▸ Exercise:
Copy out every line of text in the listing below, leaving out the pictures.

▸ Provided records:
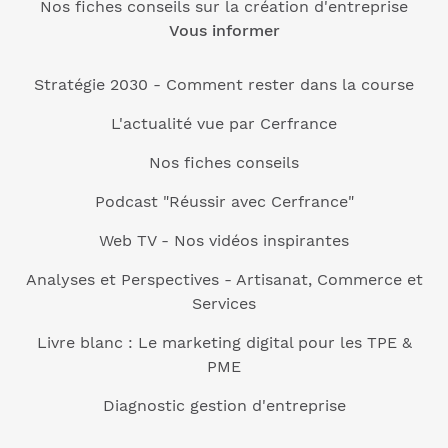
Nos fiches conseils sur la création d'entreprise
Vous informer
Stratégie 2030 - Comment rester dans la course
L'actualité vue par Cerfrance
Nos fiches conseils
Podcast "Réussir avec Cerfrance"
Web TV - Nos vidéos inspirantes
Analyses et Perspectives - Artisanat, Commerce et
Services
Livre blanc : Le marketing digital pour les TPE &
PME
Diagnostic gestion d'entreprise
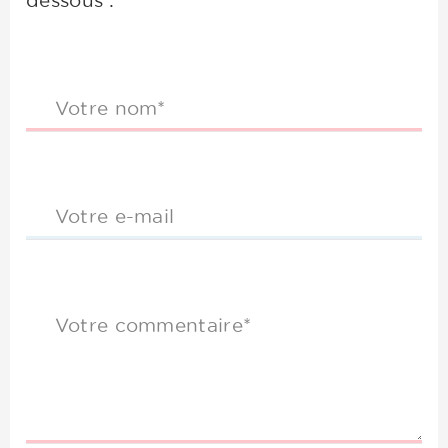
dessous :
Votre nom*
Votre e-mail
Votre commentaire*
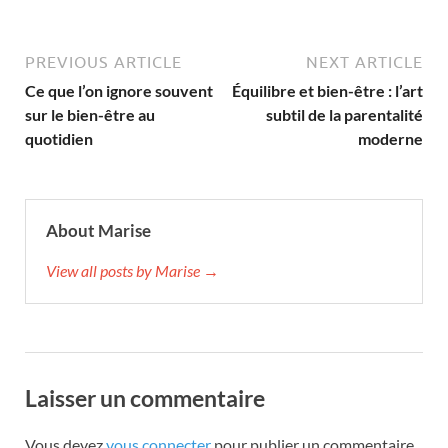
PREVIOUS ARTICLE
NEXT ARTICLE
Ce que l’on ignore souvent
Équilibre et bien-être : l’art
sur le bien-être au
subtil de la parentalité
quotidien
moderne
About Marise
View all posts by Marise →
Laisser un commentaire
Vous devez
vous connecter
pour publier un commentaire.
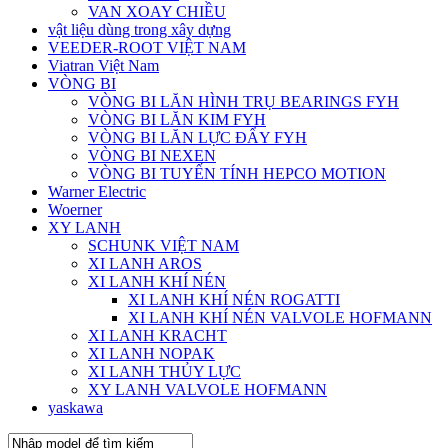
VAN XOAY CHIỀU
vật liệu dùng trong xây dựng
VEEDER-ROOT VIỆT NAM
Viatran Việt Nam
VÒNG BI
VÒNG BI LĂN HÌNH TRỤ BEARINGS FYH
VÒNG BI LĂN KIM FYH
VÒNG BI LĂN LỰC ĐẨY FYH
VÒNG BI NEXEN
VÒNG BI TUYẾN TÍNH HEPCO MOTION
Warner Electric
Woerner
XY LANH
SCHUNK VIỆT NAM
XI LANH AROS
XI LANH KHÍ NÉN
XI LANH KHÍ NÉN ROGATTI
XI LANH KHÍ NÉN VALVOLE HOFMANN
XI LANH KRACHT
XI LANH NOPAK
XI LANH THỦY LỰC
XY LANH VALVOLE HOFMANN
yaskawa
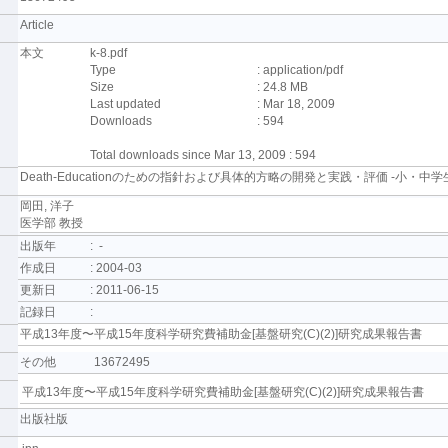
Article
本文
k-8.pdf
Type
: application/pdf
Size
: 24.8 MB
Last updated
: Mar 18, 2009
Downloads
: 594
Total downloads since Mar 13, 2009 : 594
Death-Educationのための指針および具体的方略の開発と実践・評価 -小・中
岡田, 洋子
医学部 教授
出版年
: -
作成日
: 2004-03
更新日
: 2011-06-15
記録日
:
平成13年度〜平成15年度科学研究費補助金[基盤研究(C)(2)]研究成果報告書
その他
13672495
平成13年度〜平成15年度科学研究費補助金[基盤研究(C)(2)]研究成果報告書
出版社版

▸ Answer for this exercise:
Nos fiches conseils sur la création d'entreprise
Vous informer
Stratégie 2030 - Comment rester dans la course
L'actualité vue par Cerfrance
Nos fiches conseils
Podcast "Réussir avec Cerfrance"
Web TV - Nos vidéos inspirantes
Analyses et Perspectives - Artisanat, Commerce et
Services
Livre blanc : Le marketing digital pour les TPE &
PME
Diagnostic gestion d'entreprise
dessous :
Votre nom*
Votre e-mail
Votre commentaire*
PREVIOUS ARTICLE
NEXT ARTICLE
Ce que l’on ignore souvent
Équilibre et bien-être : l’art
sur le bien-être au
subtil de la parentalité
quotidien
moderne
About Marise
View all posts by Marise →
Laisser un commentaire
Vous devez
vous connecter
pour publier un commentaire.
VAN XOAY CHIỀU
vật liệu dùng trong xây dựng
VEEDER-ROOT VIỆT NAM
Viatran Việt Nam
VÒNG BI
VÒNG BI LĂN HÌNH TRỤ BEARINGS FYH
VÒNG BI LĂN KIM FYH
VÒNG BI LĂN LỰC ĐẨY FYH
VÒNG BI NEXEN
VÒNG BI TUYẾN TÍNH HEPCO MOTION
Warner Electric
Woerner
XY LANH
SCHUNK VIỆT NAM
XI LANH AROS
XI LANH KHÍ NÉN
XI LANH KHÍ NÉN ROGATTI
XI LANH KHÍ NÉN VALVOLE HOFMANN
XI LANH KRACHT
XI LANH NOPAK
XI LANH THỦY LỰC
XY LANH VALVOLE HOFMANN
yaskawa
Article
本文
k-8.pdf
Type
: application/pdf
Size
: 24.8 MB
Last updated
: Mar 18, 2009
Downloads
: 594
Total downloads since Mar 13, 2009 : 594
Death-Educationのための指針および具体的方略の開発と実践・評価 -小・中
岡田, 洋子
医学部 教授
出版年
: -
作成日
: 2004-03
更新日
: 2011-06-15
記録日
:
平成13年度〜平成15年度科学研究費補助金[基盤研究(C)(2)]研究成果報告書
その他
13672495
平成13年度〜平成15年度科学研究費補助金[基盤研究(C)(2)]研究成果報告書
出版社版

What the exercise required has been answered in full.